==== DATA EXCERPTS

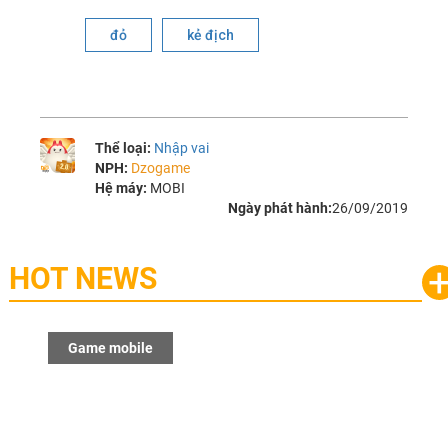
đỏ
kẻ địch
Thể loại:
Nhập vai
NPH:
Dzogame
Hệ máy:
MOBI
Ngày phát hành:
26/09/2019
HOT NEWS
Game mobile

========

■ THE PROBLEM ■
Copy out every line of text read from the material above, unchanged, and leave the pictures out.

■ RESPONSE ■
đỏ
kẻ địch
Thể loại:
Nhập vai
NPH:
Dzogame
Hệ máy:
MOBI
Ngày phát hành:
26/09/2019
HOT NEWS
Game mobile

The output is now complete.